Looking back, two things stuck with me. First, I deeply regret what happened to my newer colleague. I wish I’d done more to help her. I wish I’d felt confident enough at the time.

Second, I’ve realized my experience illustrates the formula for the most effective type of teacher mentoring. I don’t know if my principal had this outcome in mind when he placed the four of us together, but imagine how different teacher development would be if what happened to me became the norm. Could this strategy improve teacher retention? I think so.

What I’m describing is called tiered mentoring, and it’s not a novel concept. The best teachers will confirm that even as they progress in years, they maintain relationships with mentors they learn from and emulate. Likewise, those same teachers will tell you career growth comes from leading their peers – specifically newer teachers who are navigating the rigors and responsibilities of the profession.  The two can happen simultaneously.

This happens in some schools, for some teachers, but it’s not the norm. Most often, new teachers are paired with “master” teachers, chosen for their years of experience – not necessarily their effectiveness at mentoring.

There are at least two weaknesses in this approach. First, the new teacher often struggles to build a connection with the longer-serving teacher. There’s such a gap there, and the two teachers’ needs and perspectives are so different. They’re too far removed from each other to build the most meaningful type of relationship.

Second, what happens after the first year? Is the rookie assumed to be secure? Normally these teachers graduate from the mentorship program and are left to sink or swim.
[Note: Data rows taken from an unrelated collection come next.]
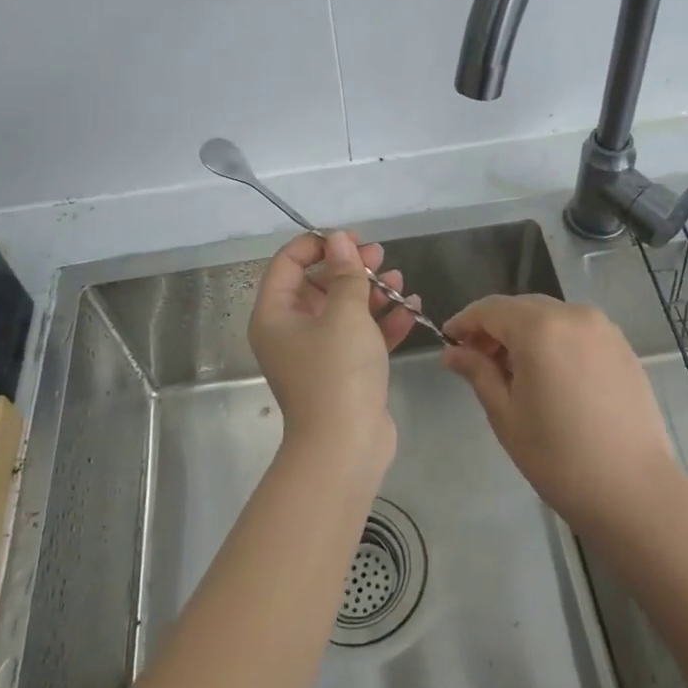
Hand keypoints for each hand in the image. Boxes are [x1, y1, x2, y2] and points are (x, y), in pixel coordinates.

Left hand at [249, 231, 416, 468]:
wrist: (346, 447)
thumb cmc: (337, 372)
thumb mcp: (345, 313)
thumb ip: (345, 273)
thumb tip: (338, 240)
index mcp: (276, 315)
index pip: (288, 263)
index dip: (318, 244)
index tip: (351, 239)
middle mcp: (291, 331)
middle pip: (318, 284)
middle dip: (350, 267)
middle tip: (380, 256)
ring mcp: (318, 353)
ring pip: (343, 310)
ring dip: (371, 292)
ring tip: (399, 280)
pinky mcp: (344, 372)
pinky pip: (361, 336)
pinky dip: (383, 322)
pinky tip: (411, 307)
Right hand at [442, 295, 681, 536]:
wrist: (634, 490)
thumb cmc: (558, 456)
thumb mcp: (505, 414)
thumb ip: (477, 372)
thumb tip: (452, 352)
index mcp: (539, 327)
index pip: (490, 309)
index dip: (465, 322)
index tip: (448, 342)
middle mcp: (573, 315)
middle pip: (521, 307)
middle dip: (494, 327)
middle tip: (476, 359)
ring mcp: (603, 328)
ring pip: (550, 315)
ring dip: (525, 332)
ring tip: (513, 370)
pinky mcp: (622, 346)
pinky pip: (576, 330)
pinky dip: (554, 339)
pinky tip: (550, 374)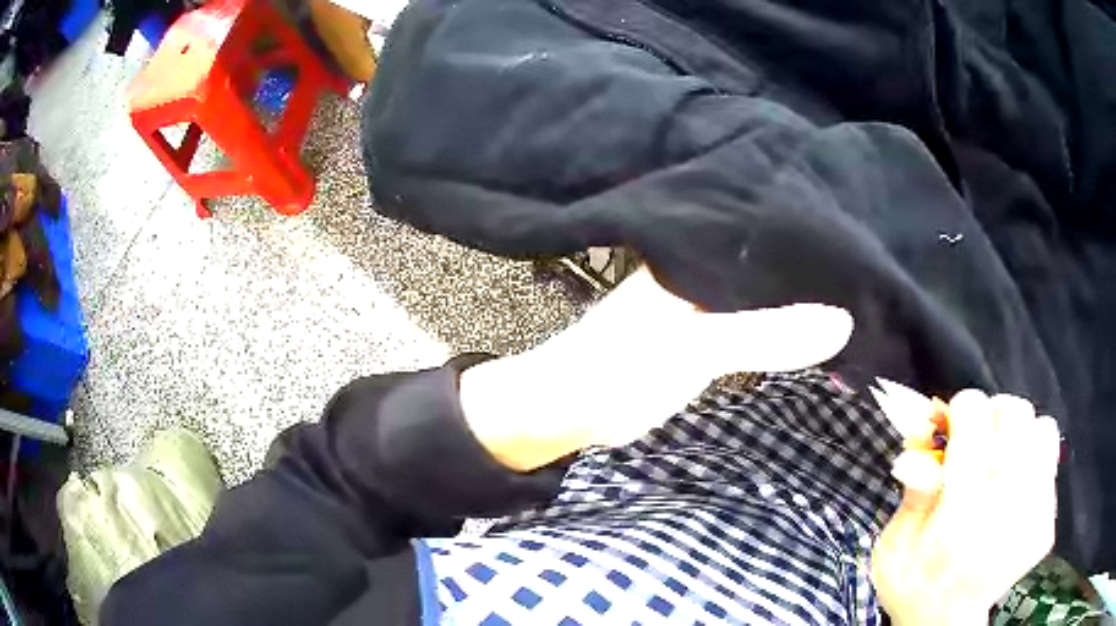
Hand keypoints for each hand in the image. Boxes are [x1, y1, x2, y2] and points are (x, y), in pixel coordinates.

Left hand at [459, 266, 852, 470]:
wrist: (568, 408)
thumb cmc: (620, 370)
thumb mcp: (695, 349)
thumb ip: (765, 334)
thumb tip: (845, 321)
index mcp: (698, 253)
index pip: (770, 238)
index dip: (814, 245)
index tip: (862, 250)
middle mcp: (703, 269)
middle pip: (771, 267)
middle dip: (815, 275)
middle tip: (870, 279)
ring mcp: (703, 302)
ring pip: (765, 297)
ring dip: (801, 305)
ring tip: (857, 303)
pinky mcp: (702, 335)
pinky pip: (755, 325)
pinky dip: (782, 331)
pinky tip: (815, 336)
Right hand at [871, 390, 1060, 624]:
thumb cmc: (915, 586)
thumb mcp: (893, 547)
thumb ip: (913, 494)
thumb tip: (923, 442)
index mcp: (960, 512)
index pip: (975, 416)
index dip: (961, 410)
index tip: (953, 426)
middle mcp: (1005, 507)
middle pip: (1016, 413)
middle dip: (994, 414)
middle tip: (980, 439)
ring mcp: (1033, 516)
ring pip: (1043, 430)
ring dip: (1021, 436)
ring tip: (1004, 461)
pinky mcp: (1046, 525)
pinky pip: (1052, 463)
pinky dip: (1034, 463)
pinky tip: (1016, 491)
Not coincidentally, this is where we see the largest number of teachers leaving the profession.

If tiered mentoring was adopted universally, I believe it would correct the shortcomings of the current system, plug the hole in the teacher pipeline, and save us from losing more than 40 percent of new teachers.

I’m not suggesting we put all new teachers in a trailer. I’m saying veterans should mentor mid-career teachers, who would in turn mentor new teachers. All teachers would be actively engaged in the process, fostering career-long growth.  Teacher effectiveness is a journey, not a destination.

Tiered mentoring would give new teachers the support they desperately need – from someone who still remembers what it’s like to be new.